_Multi-frame object listings_.
----------------

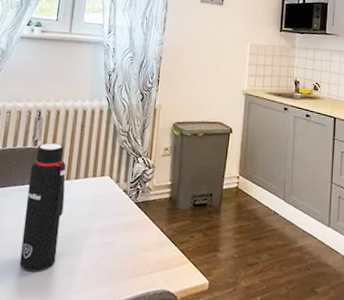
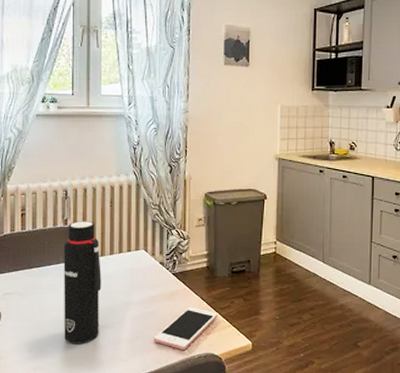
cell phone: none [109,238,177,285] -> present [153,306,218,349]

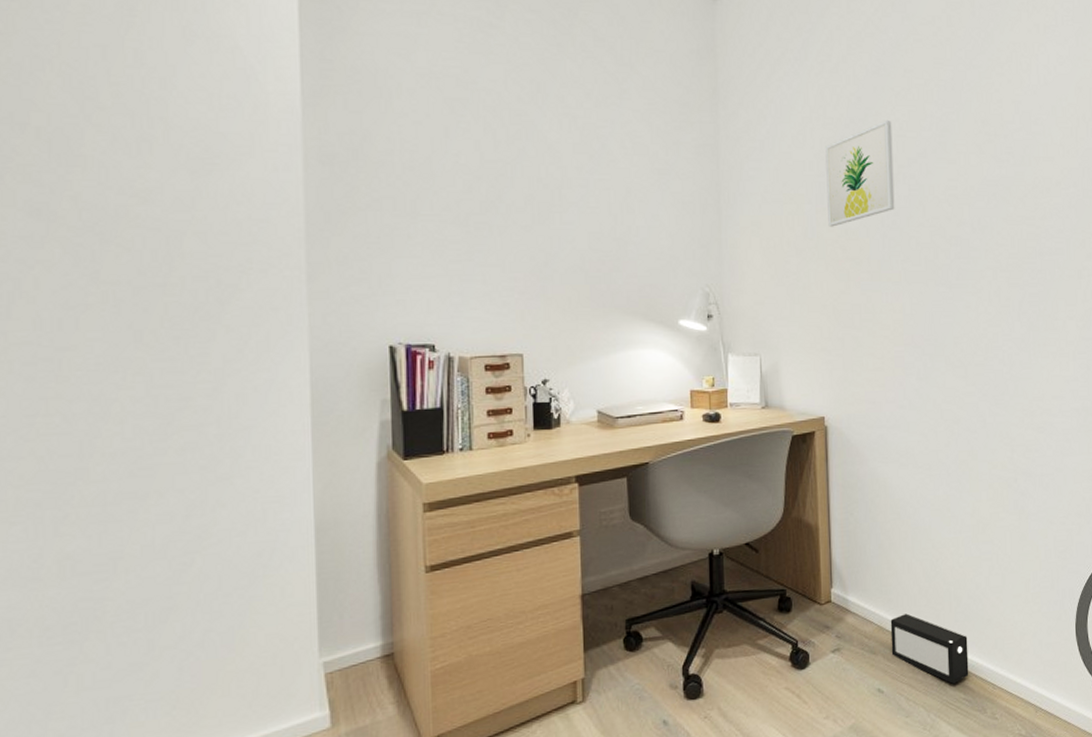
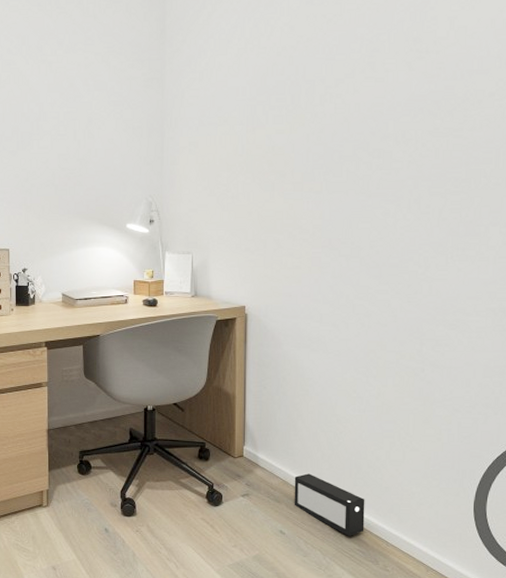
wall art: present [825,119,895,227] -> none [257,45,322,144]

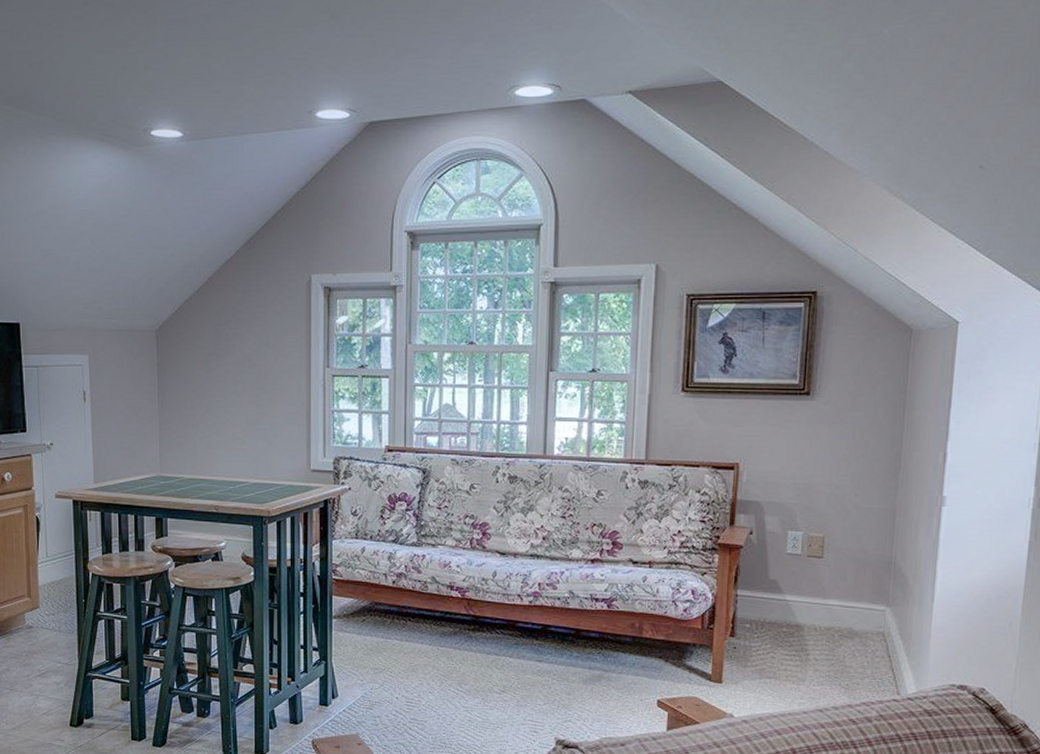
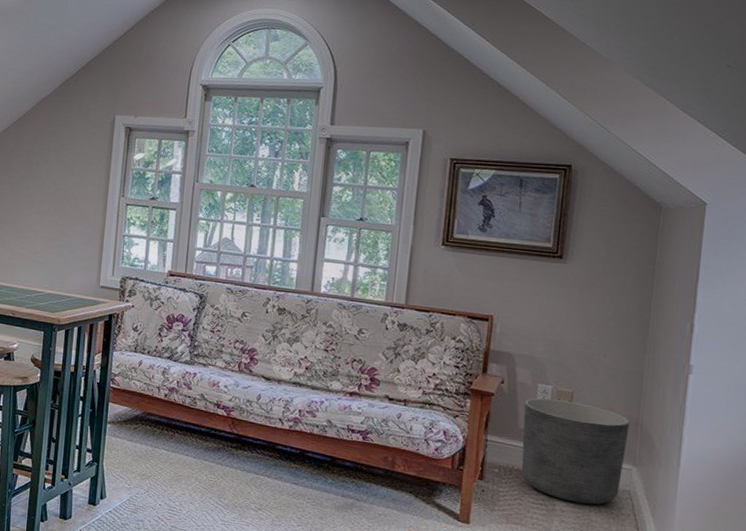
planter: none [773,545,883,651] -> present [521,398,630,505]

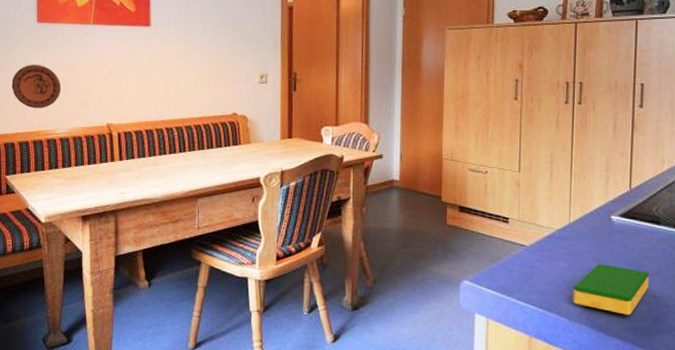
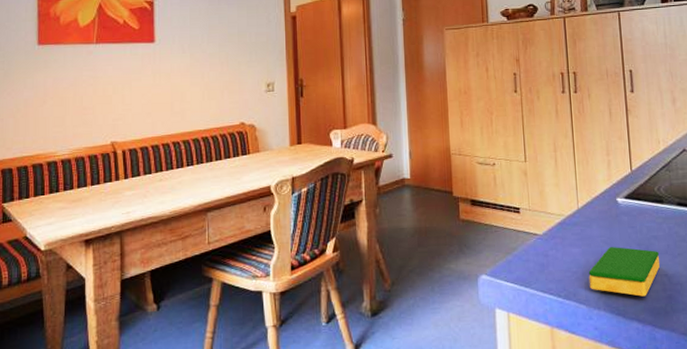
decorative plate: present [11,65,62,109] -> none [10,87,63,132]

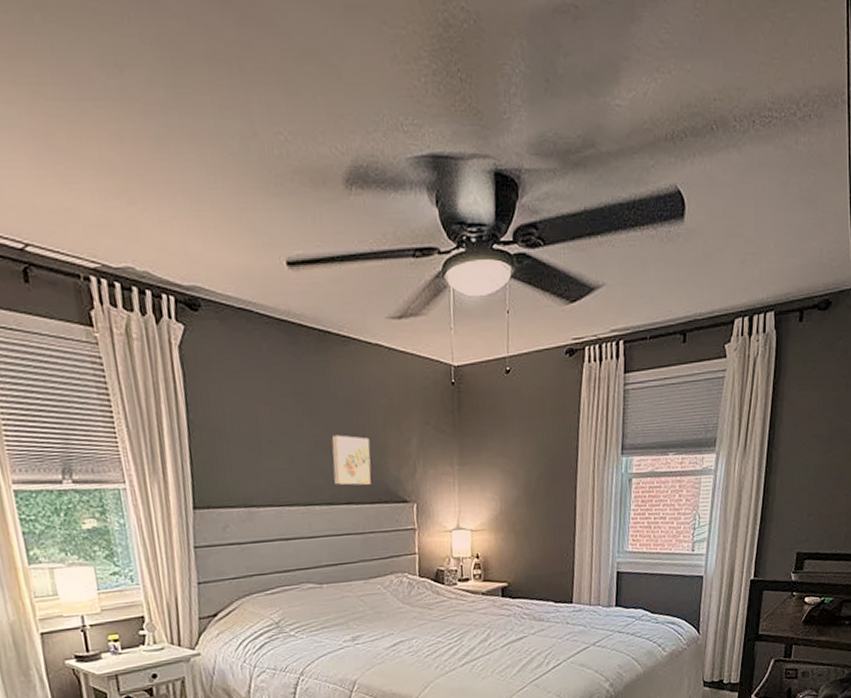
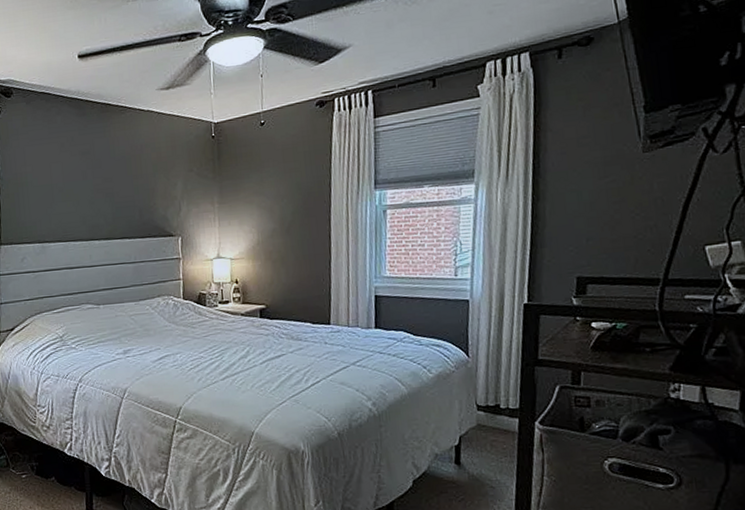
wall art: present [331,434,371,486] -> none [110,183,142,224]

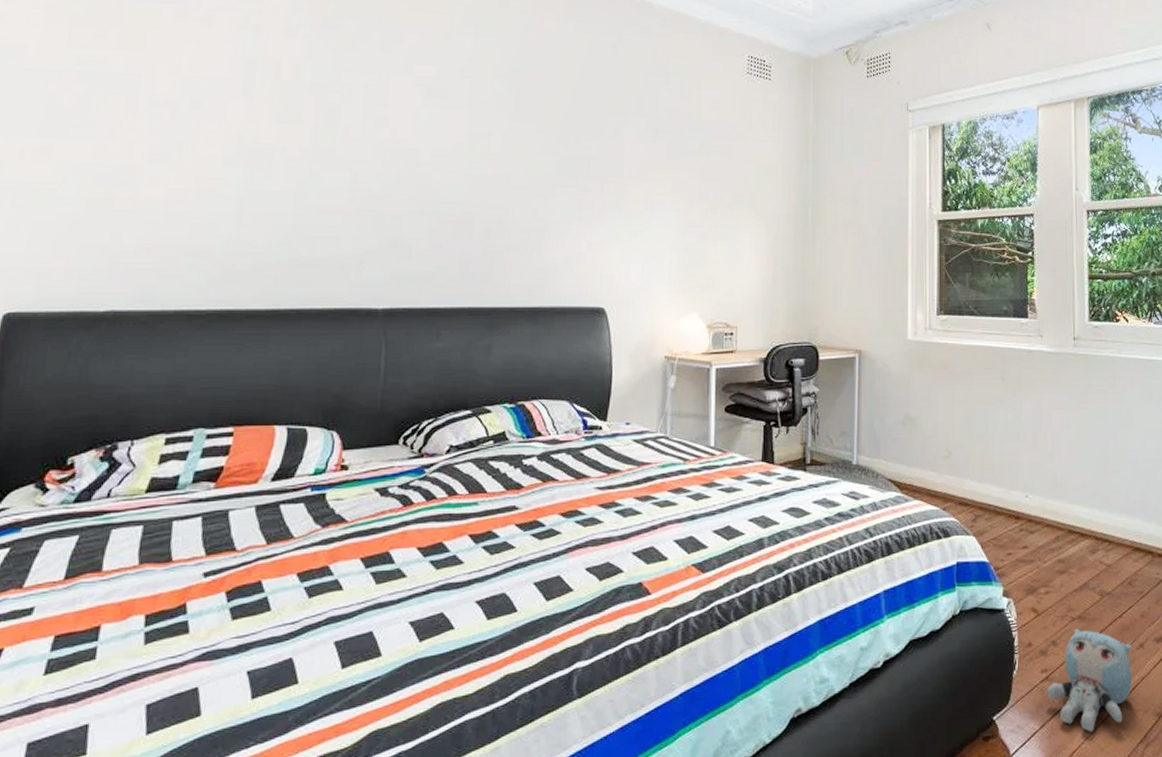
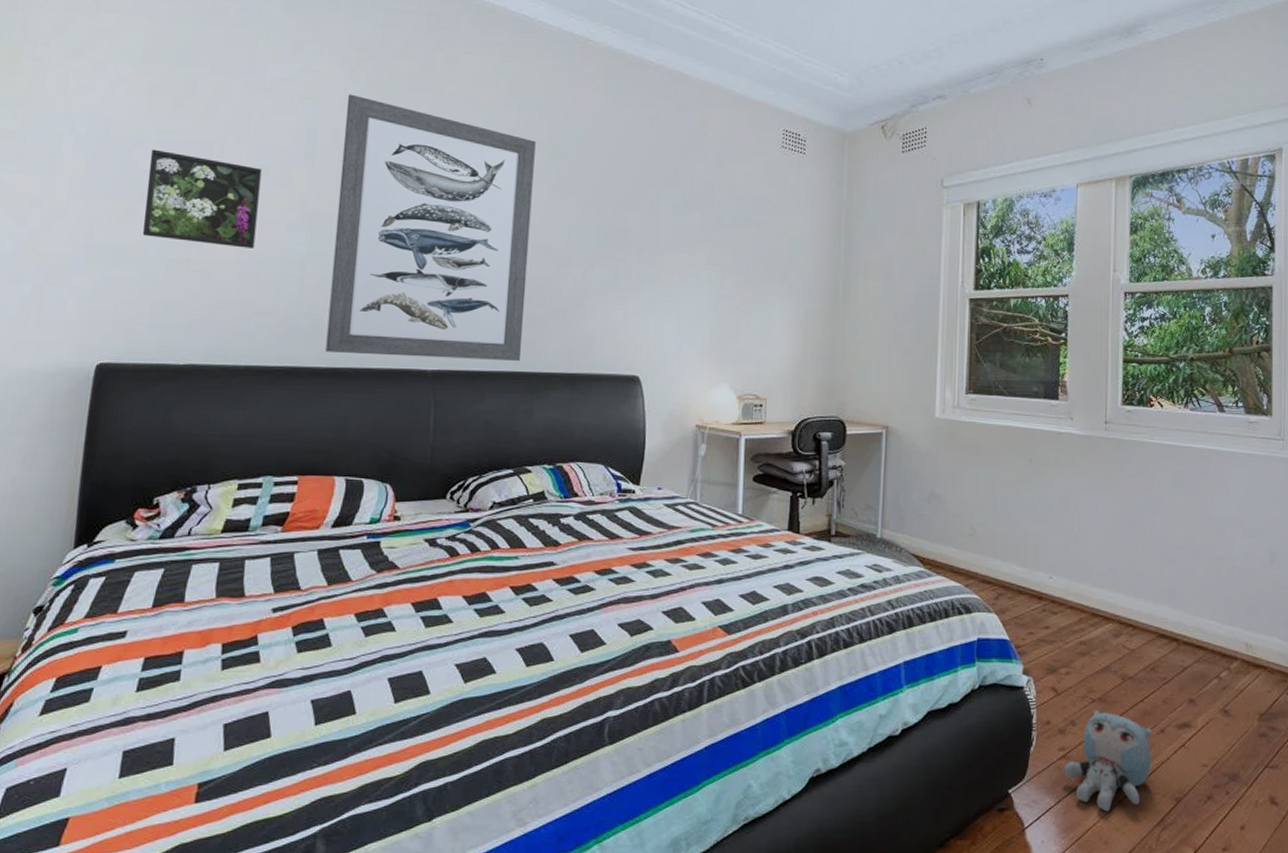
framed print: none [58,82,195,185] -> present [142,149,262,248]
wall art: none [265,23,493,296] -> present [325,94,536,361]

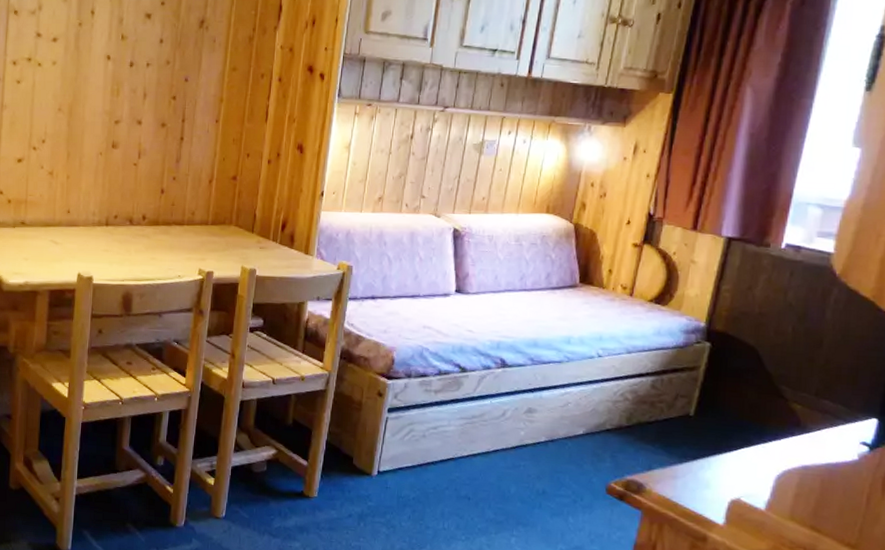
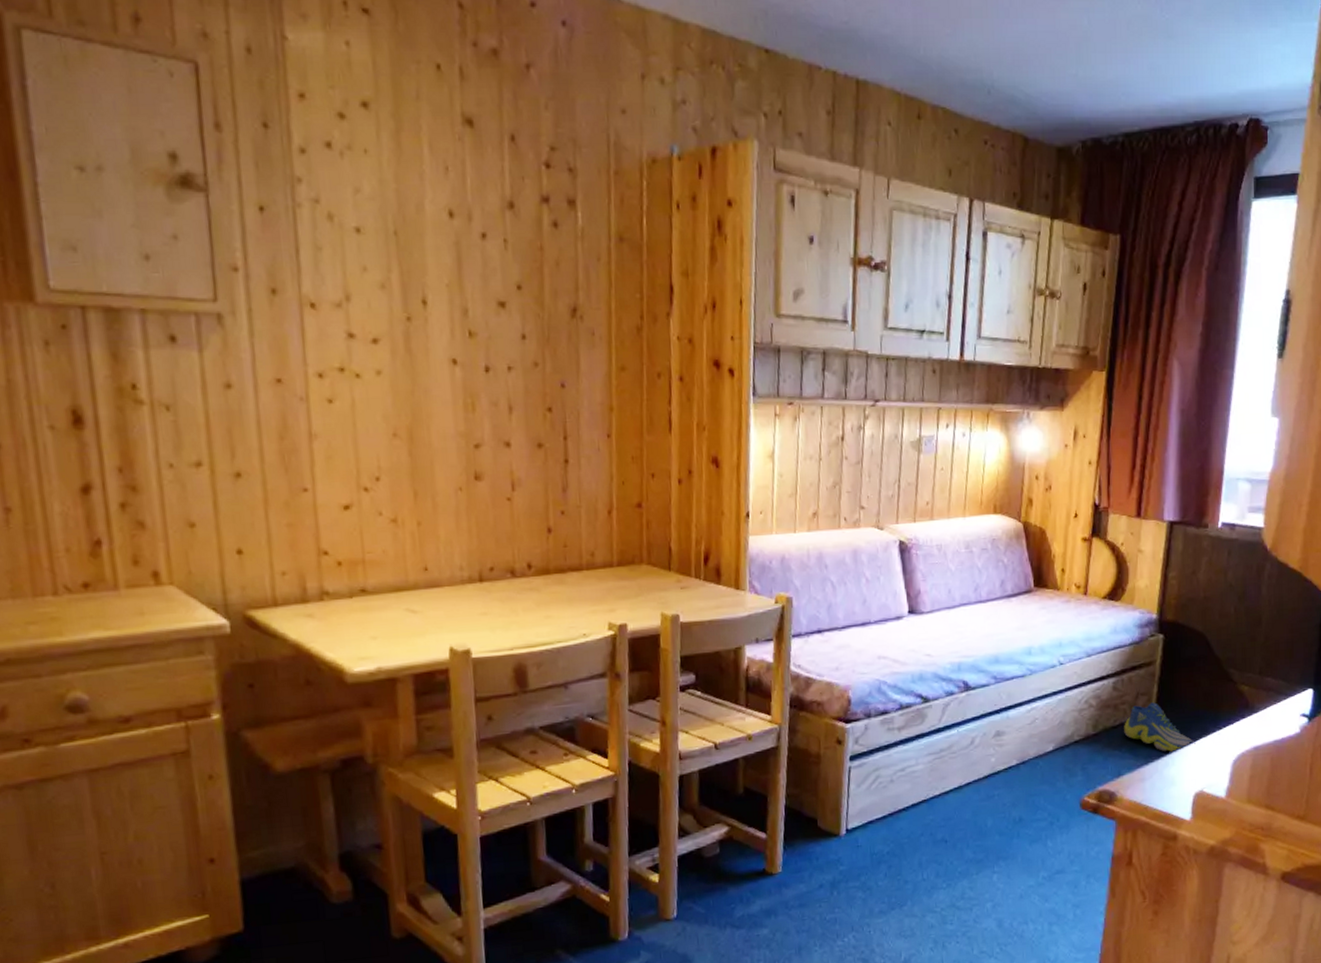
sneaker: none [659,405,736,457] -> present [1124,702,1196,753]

----------------

_AIM OF THE TASK_. All that is needed is the data above, repeated exactly, without the pictures.

_YOUR SOLUTION_.
cell phone: none [109,238,177,285] -> present [153,306,218,349]

wall art: present [825,119,895,227] -> none [257,45,322,144]

planter: none [773,545,883,651] -> present [521,398,630,505]

decorative plate: present [11,65,62,109] -> none [10,87,63,132]

wall art: present [331,434,371,486] -> none [110,183,142,224]

framed print: none [58,82,195,185] -> present [142,149,262,248]
wall art: none [265,23,493,296] -> present [325,94,536,361]

sneaker: none [659,405,736,457] -> present [1124,702,1196,753]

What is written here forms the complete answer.